Norwegian oil companies were preparing to close down production completely on Monday if the government did not succeed in resolving a dispute between striking offshore workers and employers. Norway is western Europe’s largest oil producer.
REUTERS - Norway is hours away from the first complete shutdown of its oil industry in more than 25 years as the government holds off on breaking up a fight between striking offshore workers and employers, threatening exports from western Europe's top producer.
The strike by offshore workers over pensions is already in its third week, and a deadline for government intervention ahead of a planned midnight lockout of all offshore staff looms.
"The companies are now ready to close down production on the Norwegian continental shelf if the government doesn't intervene before midnight," Eli Ane Nedreskaar, a spokeswoman for the Norwegian oil industry association (OLF), told Reuters.
Leif Sande, leader of Industri Energi, the biggest of the three unions, said he had not heard from the OLF, nor received any signals of potential government moves.
"Our members are preparing for the lockout and will travel back to land at midnight," Sande said.
Production worries have rattled markets, with Brent crude climbing towards $99 a barrel on Monday.
The Norwegian dispute centres on a demand for early retirement at 62 by offshore workers which has raised eyebrows in a country that already pays the world's highest oil and gas salaries.
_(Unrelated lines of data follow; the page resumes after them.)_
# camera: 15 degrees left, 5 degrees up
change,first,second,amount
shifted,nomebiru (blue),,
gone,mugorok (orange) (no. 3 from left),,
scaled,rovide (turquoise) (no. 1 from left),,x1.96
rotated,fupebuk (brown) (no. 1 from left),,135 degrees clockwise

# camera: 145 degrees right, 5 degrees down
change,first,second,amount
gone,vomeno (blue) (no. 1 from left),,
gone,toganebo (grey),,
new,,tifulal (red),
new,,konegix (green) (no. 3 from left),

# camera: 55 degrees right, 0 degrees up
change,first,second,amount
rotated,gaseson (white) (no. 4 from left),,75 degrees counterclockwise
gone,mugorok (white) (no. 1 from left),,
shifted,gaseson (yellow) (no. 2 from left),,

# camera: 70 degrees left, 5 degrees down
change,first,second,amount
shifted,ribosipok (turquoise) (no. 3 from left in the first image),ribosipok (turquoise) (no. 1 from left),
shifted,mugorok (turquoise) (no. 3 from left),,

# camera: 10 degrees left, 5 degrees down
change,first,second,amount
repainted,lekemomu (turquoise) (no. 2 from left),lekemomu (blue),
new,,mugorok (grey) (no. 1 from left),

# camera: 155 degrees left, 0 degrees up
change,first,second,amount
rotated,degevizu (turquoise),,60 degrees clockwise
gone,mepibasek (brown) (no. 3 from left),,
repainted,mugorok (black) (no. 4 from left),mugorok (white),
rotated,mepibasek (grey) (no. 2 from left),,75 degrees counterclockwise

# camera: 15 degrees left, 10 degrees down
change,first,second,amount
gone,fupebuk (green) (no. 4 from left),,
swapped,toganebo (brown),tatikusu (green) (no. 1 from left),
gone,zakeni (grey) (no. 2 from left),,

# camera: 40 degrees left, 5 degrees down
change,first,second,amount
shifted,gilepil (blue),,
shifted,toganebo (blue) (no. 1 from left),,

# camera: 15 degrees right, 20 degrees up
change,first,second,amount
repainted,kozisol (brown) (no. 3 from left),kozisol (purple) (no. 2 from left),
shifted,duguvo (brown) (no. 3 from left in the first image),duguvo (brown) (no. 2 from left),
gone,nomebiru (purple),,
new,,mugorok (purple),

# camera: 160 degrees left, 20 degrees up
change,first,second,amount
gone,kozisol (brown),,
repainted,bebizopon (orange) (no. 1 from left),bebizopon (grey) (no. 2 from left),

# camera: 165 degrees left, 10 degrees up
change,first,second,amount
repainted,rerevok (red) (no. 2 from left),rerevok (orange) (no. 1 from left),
Offshore workers put in 16 weeks of work a year.
State-controlled Statoil, which dominates the sector, is planning a controlled shutdown of all its production, an operation which will take 1 to 4 days.
Statoil said on Monday it was considering claiming force majeure -- an inability to honour contracts due to circumstances beyond its control -- towards transporters left without shipments.
"We cannot speculate whether the government will intervene or not. We have to take the threat of a lockout seriously," said Bard Glad Pedersen, head of information at Statoil.
The strike over early retirement has already choked off some 13 percent of Norway's oil production and 4 percent of the country's gas output.
A full closure of output in Norway - the world's No. 8 oil exporter - w ould cut off more than 2 million barrels of oil, natural gas liquids (NGL) and condensate per day.
Analysts have been banking on intervention.
"I do not think that we are going to see a lockout. At the same time, I am a bit surprised that the conflict has lasted this long," said Anne Gjoen, an analyst at Handelsbanken. "I will be extremely surprised if there is a lockout."
Norway is keen to retain its image as a reliable supplier of energy, but the Labour-led coalition government has been reluctant to intervene as it faces general elections in a year, and labour unions are important partners.
The last lockout in the offshore sector occurred in 1986, shutting down production on the Norwegian continental shelf completely, and lasted for three weeks before the government intervened. In 2004, the centre-conservative government stepped in to avert a lockout.
Norway's oil sector has grown exponentially in recent decades and today energy accounts for about half of the country's total exports.